In ihrer Rolle als Seelsorgerin hat Müller-Friege – obwohl sie über eine psychotherapeutische Ausbildung verfügt – nicht die Aufgabe, ihre Patienten zu therapieren. Was sie mit ihr besprechen, unterliegt der Schweigepflicht, kommt nicht in die Akte. „Eine Begegnung, ein hilfreicher Kontakt auf der Basis, dass jeder Mensch ein geliebtes Kind Gottes ist“, so beschreibt sie ihre Arbeit.

Essener Seelsorgerin begleitet Klinik-Mitarbeiterin bis zum Tod

Dabei habe es durchaus Fälle gegen, an denen sie an Grenzen gestoßen sei und sich ohnmächtig gefühlt habe. Denn es gebe Menschen, die so viel Destruktives erlebt hätten, das Veränderung kaum möglich sei. „Ich kann den Menschen nur dabei helfen, sich selbst zu helfen“, betont sie. „Man kann niemanden retten.
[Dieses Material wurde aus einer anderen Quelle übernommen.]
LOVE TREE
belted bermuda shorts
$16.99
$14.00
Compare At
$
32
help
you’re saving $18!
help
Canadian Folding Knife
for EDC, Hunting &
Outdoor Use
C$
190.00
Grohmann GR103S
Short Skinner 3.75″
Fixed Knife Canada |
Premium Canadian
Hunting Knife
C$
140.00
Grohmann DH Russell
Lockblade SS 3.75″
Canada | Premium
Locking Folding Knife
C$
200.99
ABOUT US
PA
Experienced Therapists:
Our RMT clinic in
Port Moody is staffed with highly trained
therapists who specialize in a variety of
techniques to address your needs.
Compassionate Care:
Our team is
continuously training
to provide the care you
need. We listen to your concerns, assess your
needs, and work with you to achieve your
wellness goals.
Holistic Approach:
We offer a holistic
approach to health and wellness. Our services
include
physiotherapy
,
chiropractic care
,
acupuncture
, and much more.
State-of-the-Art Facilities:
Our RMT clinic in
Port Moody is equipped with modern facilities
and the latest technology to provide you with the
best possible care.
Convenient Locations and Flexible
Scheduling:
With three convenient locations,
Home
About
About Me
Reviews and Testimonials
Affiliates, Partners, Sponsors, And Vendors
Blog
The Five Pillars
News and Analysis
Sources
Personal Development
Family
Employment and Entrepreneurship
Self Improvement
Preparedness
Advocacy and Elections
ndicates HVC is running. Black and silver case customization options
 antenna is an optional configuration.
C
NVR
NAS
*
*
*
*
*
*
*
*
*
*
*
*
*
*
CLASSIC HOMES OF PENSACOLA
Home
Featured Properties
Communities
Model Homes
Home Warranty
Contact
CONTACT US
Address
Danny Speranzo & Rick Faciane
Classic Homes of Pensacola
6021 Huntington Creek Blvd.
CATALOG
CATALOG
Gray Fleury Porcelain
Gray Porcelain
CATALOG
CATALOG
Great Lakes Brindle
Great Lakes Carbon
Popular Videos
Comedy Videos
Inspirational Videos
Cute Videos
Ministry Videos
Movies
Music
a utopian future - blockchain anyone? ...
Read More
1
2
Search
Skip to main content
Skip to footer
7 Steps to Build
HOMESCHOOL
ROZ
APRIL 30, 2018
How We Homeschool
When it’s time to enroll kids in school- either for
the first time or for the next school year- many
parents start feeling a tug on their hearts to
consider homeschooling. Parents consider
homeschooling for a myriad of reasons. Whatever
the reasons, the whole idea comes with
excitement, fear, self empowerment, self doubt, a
Das gelingt nicht.“

Besonders bewegt habe sie die gemeinsame Zeit mit einer Mitarbeiterin der Klinik, die lebensbedrohlich erkrankt war. „Sie hat noch zwei Jahre gelebt und hat mich gebeten, sie zu begleiten.“ So sei sie zum Beispiel bei den Abschiedsgesprächen mit den Kindern dabei gewesen. „Und zum Schluss habe ich sie beerdigt. Das war sehr bewegend.“

Als Therapeutin ist Iris Müller-Friege weiter tätig. Ihr Amt als Vertrauensperson beim Verdacht auf sexualisierte Gewalt beim Evangelischen Kirchenkreis Essen übt sie ebenfalls weiter aus.